To kind of give you a sense for the challenge, it’s like trying to see a firefly orbit a streetlight, but you’re standing a few miles away. So it’s really like if you’re trying to see this firefly from several miles away with some binoculars … you have to remove all this glare, suppress the glare of the star to be able to see the planet that’s orbiting around it.
So how is that done? Is it just because Webb is so sensitive and it’s capturing so much light that you can do this or do you have to do a lot of image processing? How does that work?
So we do have to use a little bit image processing but we also take advantage of the Webb. The optics of the Webb were designed specifically to image exoplanets. It has a series of optics built in it called coronagraphs. And these are designed to kind of block out the light of the star as much as possible so that we could see the faint light of the planet. But usually that’s not enough. What we have to do is then also do image processing after the fact to discern these faint planets.

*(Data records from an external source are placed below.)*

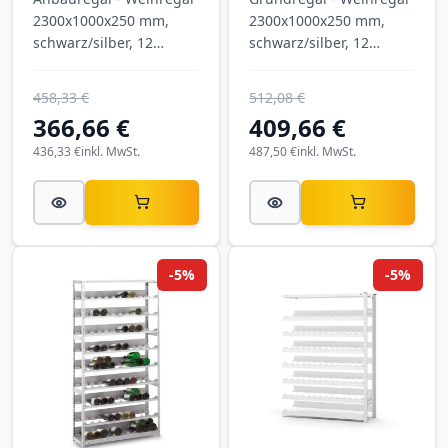
2300x1000x250 mm,
2300x1000x250 mm,
schwarz/silber, 12
schwarz/silber, 12
Ebenen für 96 Flaschen
Ebenen für 96 Flaschen
von SCHULTE
von SCHULTE
458,33 €
512,08 €
Lagertechnik
Lagertechnik
366,66 €
409,66 €
436,33 €
inkl. MwSt.
487,50 €
inkl. MwSt.
-5%
-5%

This image shows the exoplanet HIP 65426 b in different bands of infrared light, as seen from the James Webb Space Telescope. Purple shows the NIRCam instrument’s view at 3 micrometers, blue shows the NIRCam instrument’s view at 4.44 micrometers, yellow shows the MIRI instrument’s view at 11.4 micrometers and red shows the MIRI instrument’s view at 15.5 micrometers. (Credit: NASA/ESA/CSA, A Carter (UCSC), the ERS 1386 team and A. Pagan)

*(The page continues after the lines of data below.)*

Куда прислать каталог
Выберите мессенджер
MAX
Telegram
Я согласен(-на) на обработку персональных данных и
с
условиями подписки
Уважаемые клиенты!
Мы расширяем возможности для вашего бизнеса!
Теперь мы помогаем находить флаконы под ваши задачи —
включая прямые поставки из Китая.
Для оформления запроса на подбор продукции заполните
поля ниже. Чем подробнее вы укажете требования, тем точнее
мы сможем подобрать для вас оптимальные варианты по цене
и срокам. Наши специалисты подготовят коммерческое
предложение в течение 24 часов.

The images I’m looking at the moment, I’m seeing four different images in different colors. I know from the caption that I’m seeing the planet in different bands of infrared light, but explain to me what astronomers can learn from these images?

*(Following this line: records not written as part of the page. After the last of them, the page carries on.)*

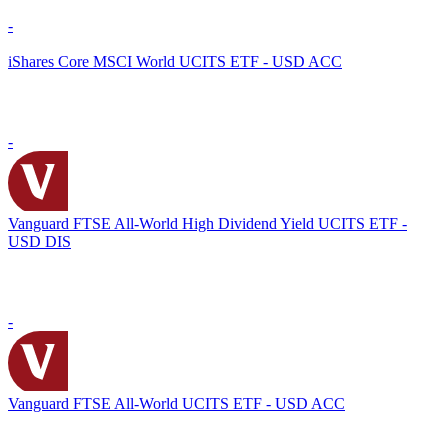
-
iShares Core MSCI World UCITS ETF - USD ACC
-
Vanguard FTSE All-World High Dividend Yield UCITS ETF -
USD DIS
-
Vanguard FTSE All-World UCITS ETF - USD ACC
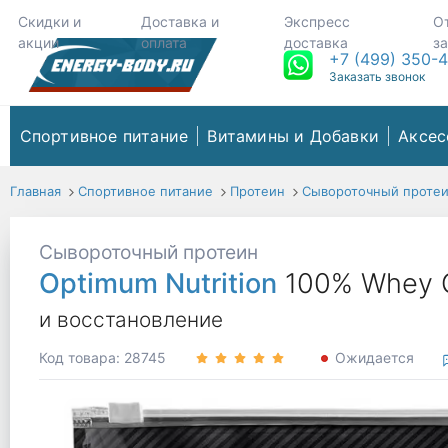
Скидки и
Доставка и
Экспресс
О
акции
оплата
доставка
з
+7 (499) 350-
Заказать звонок
Спортивное питание
Витамины и Добавки
Аксес
Главная
Спортивное питание
Протеин
Сывороточный проте
Сывороточный протеин
Optimum Nutrition
100% Whey 
и восстановление
Код товара: 28745
Ожидается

What we can do is basically measure the brightness of the planet at different wavelengths and one of the things you can do is add up the planet’s brightness at all the different wavelengths to kind of measure the total energy budget of the planet. Another thing we can do is look for wavelengths where the planet is slightly fainter than we expect compared to the other wavelengths. And if the planet is slightly fainter at one wavelength that kind of tells us that there might be some sort of absorption feature that could be due to molecular species in the atmospheric clouds in the atmosphere. That kinds of tells us what this planet is made out of. So we can use these images to understand what this planet looks like and what it’s made out of.
Given the power of Webb, could it be the instrument that actually allows us to detect life beyond the Earth? Not necessarily intelligent life but potentially signs of plant life because of what we can tell about an exoplanet’s atmosphere. Do you think that Webb is an instrument that will allow us to do that?
I think it has a small chance. It’s not a big chance. I think, you know, most of us aren’t holding our breath, but there are a few particular systems, the spectrograph mode, that may have a chance of seeing something…. I think that there’s only a few planets for which that may be possible. And obviously other folks in our community are working on things like that, but we’re not holding our breath waiting for that right now, just because I think the hopes are slim.
This is the first exoplanet that Webb has imaged. Presumably it won’t be the last. What will be some of the future targets that you’re likely to try and image?
I think our community, not just myself, but our community will probably try to image all of the known known planets that have been imaged before. We’ll try to image them using Webb at these wavelengths that are not accessible from the ground with the goal of really understanding what they’re made out of, how bright they are and understand how the giant planets forms. So I think planet formation and planet composition will be kind of key things that we will be going after with Webb — at least from my interests.